I wasn't able to find NumFOCUS's one-pager template that was mentioned in the meeting, but I got a pretty good idea of what they're looking for by reading some of the one-pager's in the 2020 annual report. Unfortunately there doesn't seem to be a web link, so the only way to view this is to download the report, then ctrl+f for "one-page" and click on the icons to download the individual one-pagers for projects.

Anyways, to summarize what I got from reading several of these is that there are four main sections:

  1. A project summary - short paragraph, high level
  2. A section entitled either "Use Cases" or "Applications" that describes how the project is typically used. 3 bullets total.
    • Most projects provide specific examples here (e.g. the Event Horizon Telescope uses NumPy, Amazon AWS uses conda-forge, etc.)
  3. A "Planned Features" section - Big-ish refactors/features that your project aims to undertake. 3 bullets total.
  4. A "Project Needs" section that reads like "if you had money, what would you spend it on, and how much work do you estimate each of the listed projects would require". 3 bullets total.

I've done my best to seed each of these sections. The summary I derived largely from the landing page at networkx.org, but it could certainly be improved.

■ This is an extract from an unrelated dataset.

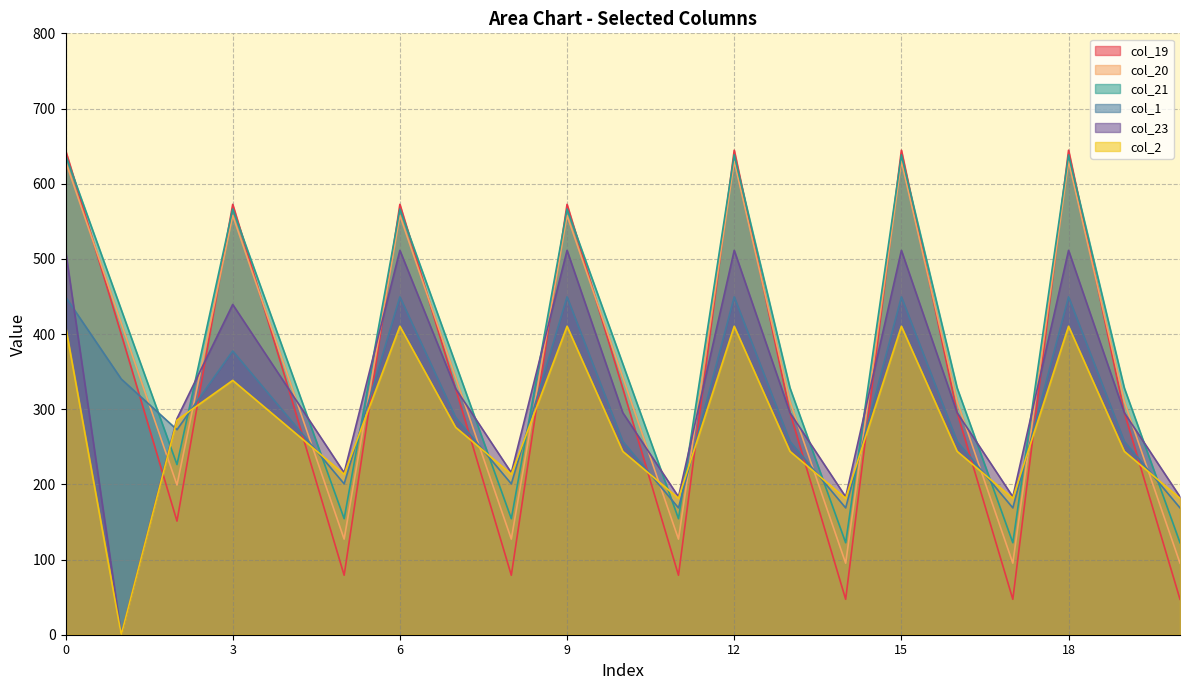

What are all the series names shown in the legend?

col_19, col_20, col_21, col_1, col_23, col_2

Section 2 was the one I had most trouble with: I added some high-level bullets to represent generic "use-cases", but I think it would be better if we had specific, concrete examples. I did a quick perusal of our dependencies on GitHub to try to come up with ideas.

I seeded section 3 mostly by grabbing bullets out of the roadmap.

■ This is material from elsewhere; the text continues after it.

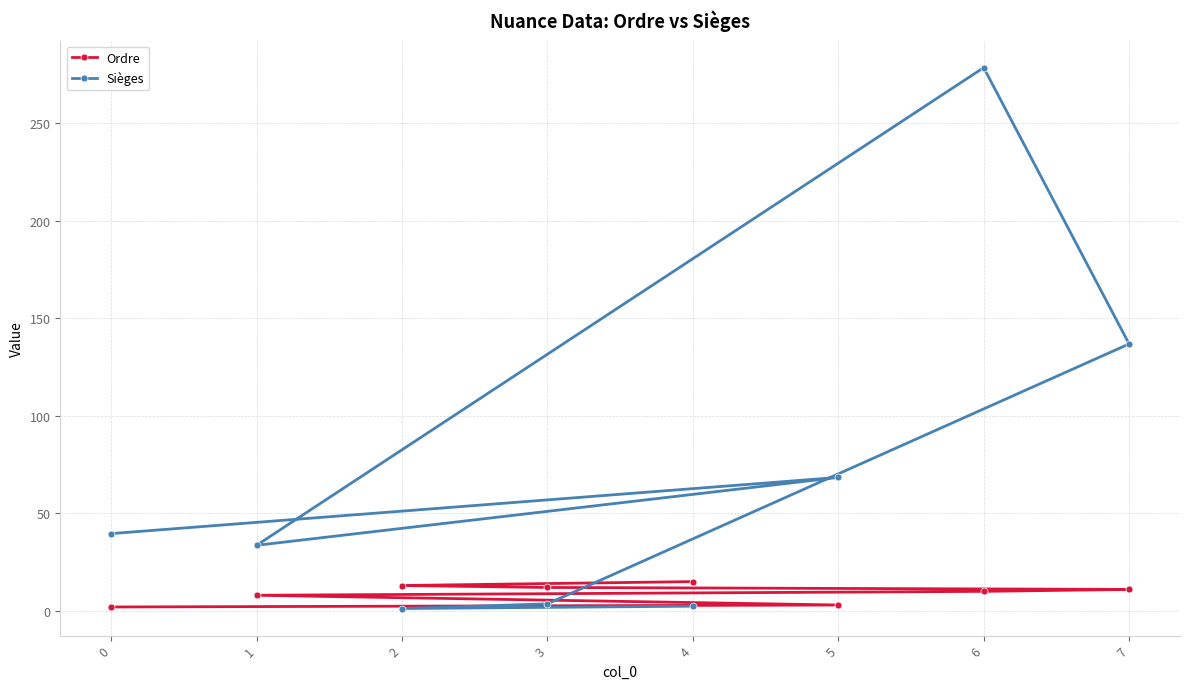

What is the total value across all series at 6?

288.4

Finally, for the "project needs" section, I tried to capture a couple of the things we've discussed in past meetings/grant proposals. Most projects provide a dollar amount for each bullet, but I noticed that conda gave their "needs" in terms of developer-hours. I thought that gave us more wiggle room so I copied that pattern, though the values I came up with were basically arbitrary (1 developer-year each for visualization & interop/computations backend, etc.).